The only thing I see: the following line is needlessly expensive:

   System.out.print(it.next()+" ");

That's because print is inefficient, due to all the flushing going on. Instead, construct the entire string using a string builder, and then reduce to one call of print.

nes1983
  • 14,012
  • 4
  • 42
  • 63
1

I removed the list and read it using Arrays only, In my machine the code to 6 msec with your code, by using Arrays only it taking 4 to 5 msec.

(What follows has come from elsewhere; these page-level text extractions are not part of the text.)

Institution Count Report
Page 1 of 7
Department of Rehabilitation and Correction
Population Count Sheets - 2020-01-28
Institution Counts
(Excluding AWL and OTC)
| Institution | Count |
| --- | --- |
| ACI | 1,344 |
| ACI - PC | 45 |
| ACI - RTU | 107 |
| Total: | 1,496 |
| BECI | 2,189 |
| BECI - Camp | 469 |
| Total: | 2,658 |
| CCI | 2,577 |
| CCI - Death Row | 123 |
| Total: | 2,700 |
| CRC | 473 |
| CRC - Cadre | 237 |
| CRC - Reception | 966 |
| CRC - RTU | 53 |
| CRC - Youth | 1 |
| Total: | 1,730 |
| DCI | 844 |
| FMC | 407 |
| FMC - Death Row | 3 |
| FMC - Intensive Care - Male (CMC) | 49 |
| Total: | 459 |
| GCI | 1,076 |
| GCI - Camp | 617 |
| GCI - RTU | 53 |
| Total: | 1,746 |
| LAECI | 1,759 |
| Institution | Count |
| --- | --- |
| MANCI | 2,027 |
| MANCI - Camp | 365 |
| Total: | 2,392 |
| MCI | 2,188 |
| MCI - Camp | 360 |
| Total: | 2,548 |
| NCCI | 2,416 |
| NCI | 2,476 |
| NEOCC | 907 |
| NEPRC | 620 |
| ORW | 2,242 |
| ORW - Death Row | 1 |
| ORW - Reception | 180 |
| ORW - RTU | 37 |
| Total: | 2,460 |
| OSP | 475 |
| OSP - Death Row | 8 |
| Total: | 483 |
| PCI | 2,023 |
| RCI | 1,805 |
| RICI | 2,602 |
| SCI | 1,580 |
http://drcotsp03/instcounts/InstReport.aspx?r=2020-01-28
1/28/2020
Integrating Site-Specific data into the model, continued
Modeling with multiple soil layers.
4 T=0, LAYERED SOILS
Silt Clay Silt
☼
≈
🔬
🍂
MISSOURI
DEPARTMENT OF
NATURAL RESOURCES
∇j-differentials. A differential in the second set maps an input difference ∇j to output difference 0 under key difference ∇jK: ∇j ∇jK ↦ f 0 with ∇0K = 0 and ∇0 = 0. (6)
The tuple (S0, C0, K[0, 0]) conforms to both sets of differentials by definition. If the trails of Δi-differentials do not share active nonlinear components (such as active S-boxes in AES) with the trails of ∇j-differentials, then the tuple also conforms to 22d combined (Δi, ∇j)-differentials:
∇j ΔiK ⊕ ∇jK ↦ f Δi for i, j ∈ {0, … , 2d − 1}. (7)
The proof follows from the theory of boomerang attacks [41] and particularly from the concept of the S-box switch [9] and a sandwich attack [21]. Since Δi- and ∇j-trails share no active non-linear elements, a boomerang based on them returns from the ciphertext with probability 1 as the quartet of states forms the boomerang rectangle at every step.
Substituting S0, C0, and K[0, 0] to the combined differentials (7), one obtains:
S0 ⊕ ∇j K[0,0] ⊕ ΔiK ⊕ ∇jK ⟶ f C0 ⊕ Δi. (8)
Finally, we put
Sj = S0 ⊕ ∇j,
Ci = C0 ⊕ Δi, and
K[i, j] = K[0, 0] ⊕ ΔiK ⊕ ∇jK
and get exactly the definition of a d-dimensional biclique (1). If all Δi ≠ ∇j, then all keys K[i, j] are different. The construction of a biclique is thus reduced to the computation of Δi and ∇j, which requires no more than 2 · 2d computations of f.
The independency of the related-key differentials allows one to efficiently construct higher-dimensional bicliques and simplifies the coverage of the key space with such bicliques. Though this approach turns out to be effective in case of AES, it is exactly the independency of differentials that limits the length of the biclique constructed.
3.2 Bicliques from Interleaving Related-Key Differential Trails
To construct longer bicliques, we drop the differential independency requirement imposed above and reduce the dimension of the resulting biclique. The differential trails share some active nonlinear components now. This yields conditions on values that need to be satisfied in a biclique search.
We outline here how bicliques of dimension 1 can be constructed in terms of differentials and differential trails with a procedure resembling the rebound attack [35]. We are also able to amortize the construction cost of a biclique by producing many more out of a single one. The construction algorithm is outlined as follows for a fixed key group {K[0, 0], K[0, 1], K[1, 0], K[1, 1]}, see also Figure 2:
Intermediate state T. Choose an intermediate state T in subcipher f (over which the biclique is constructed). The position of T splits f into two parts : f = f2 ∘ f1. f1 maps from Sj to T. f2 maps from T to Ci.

Run this code in your machine and let me know the time.

import java.io.BufferedReader;

import java.io.FileReader;

import java.util.*;

public class Sorting {
public static void main(String[] ags)throws Exception
{
    long st=System.currentTimeMillis();
    int v=0;
    //To read data from file
    BufferedReader in=new BufferedReader(new FileReader("File.txt"));
    String read=in.readLine().toLowerCase();
    //Spliting the string based on spaces
    String[] sp=read.replaceAll("\\.","").split(" ");
    int j=0;
    for(int i=0;i<sp.length;i++)
    {
        //Check for the array if it matches number
        if(sp[i].matches("(\\d+)"))
            //Adding the numbers
            v+=Integer.parseInt(sp[i]);
        else
        {
            //sorting the characters
            char[] c=sp[i].toCharArray();
            Arrays.sort(c);
            read=new String(c);
            sp[j]= read;
            j++;
        }
    }
    //Sorting the resulting words in ascending order
    Arrays.sort(sp);
    //Appending the number in the end of the list
    //Displaying the string using Iteartor
    for(int i=0;i<j; i++)
        System.out.print(sp[i]+" ");
        System.out.print(v);
    st=System.currentTimeMillis()-st;
    System.out.println("\n Time Taken:"+st);
}

}
Theja
  • 714
  • 1
  • 7
  • 24
  • 1
    Bah. I wouldn't trust any recruiter that preferred the array over the array list. I can see how it's faster, but some things you just don't do for performance :). And the gain is probably really tiny, perhaps non-existent after Hotspot is done optimizing. – nes1983 Jun 21 '12 at 08:43
1

I ran the same code using a PriorityQueue instead of a List. Also, as nes1983 suggested, building the output string first, instead of printing every word individually helps reduce the runtime.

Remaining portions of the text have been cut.